アーシラ歴497年4月7日インバフィル評議会


 インバフィル評議会が議事を行う議会堂は、港から離れた街の中央部に位置している。カルアニスに存在する中央評議会議事堂を模した白亜の三階建ての建物だ。そして、その中で今、議論を戦わせているのはインバフィルの評議会議員達だ。


 インバフィルの評議会には、議会を構成する二種類の評議員が存在する。先ず十人の評議員は、インバフィルを代表し中央評議会に出席する事の出来る上席評議員達だ。彼等は中央評議員を選出する投票権と中央評議員に選出される被選挙権を持っている。そして、彼等の他に三十五人の末席議員達が居る。末席議員は単に議員と呼ばれることもあるが、インバフィルの街の住民やギルド、各種団体の代表者で構成されている。


 上席議員がインバフィルを代表するのに対し、末席議員はより住民に近い立場から議論を行うことになる。そして、末席議員の持ち寄った議題に対する意思決定を受けた内容がインバフィルを代表する意見となるのだ。この仕組みは四都市連合の他の都市でも似たようなものである。
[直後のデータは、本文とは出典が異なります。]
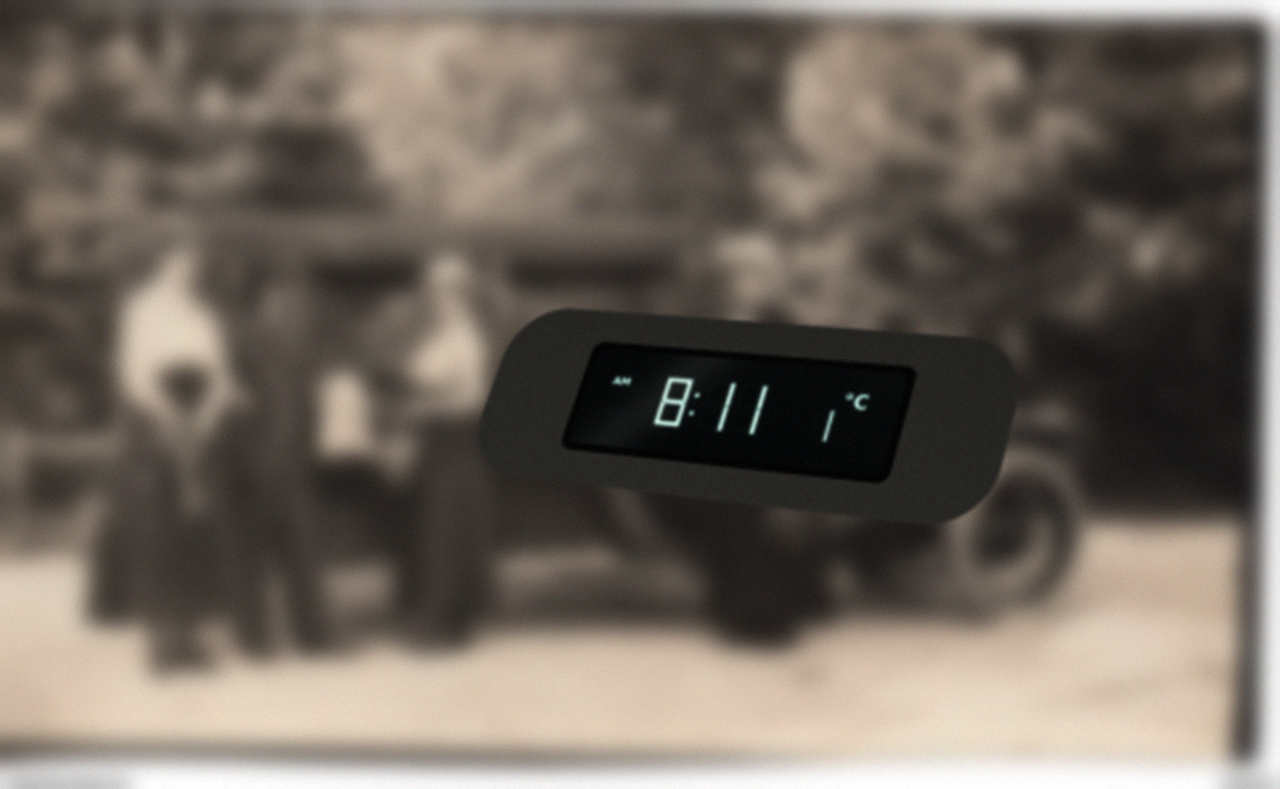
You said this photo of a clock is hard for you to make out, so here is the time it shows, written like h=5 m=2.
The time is h=8 m=11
 リムルベート王国と交戦状態に陥ったインバフィルの評議会は、本来ならば戦況確認や他都市からの支援、中央の傭兵局からの援軍に関する議論を行うべき立場だ。しかし、今議会で交わされている議論は、戦争に関するものが中心とは言えなかった。


 勿論、数日前からアドルムの街に対するリムルベート王国軍の攻勢が活発となり、城壁に損害が発生し始めているため、その事を議題に上げる上席議員や末席議員は存在した。また、傭兵が大量に流出した事態を受けて、防衛力の増強を議決すべきという意見もあった。しかし、それ等の現実的で重要な議題は脇に追いやられてしまう。そして、声高に話される内容といえば、


「先の住民蜂起の責任を取るべきだ!」

「責任だと? 住民が勝手にしたことじゃないか」

「いや、ランチェル評議員釈放に躍起になっている連中が裏で焚付けたのは明白だ」

「ちょっと待て、どのような証拠を以ってそのような暴論を吐いているのだ?」

「暴論だと?」


 このような言い争いである。


 今の評議会は何かにつけて議論が二つに割れ、収拾がつかない状態が常態化していた。しかし、このような状態は以前からあった訳ではない。当初、ランチェルの逮捕拘束を受けて開かれた臨時評議会は、ランチェルの釈放とインバフィル絶対防衛を求める決議を中央に発信する予定だった。そして、会期の初めに概ね混乱なく決議を行った。だが、如何に議決を発しても四都市連合の中央はそれに反応を示すことは無かった。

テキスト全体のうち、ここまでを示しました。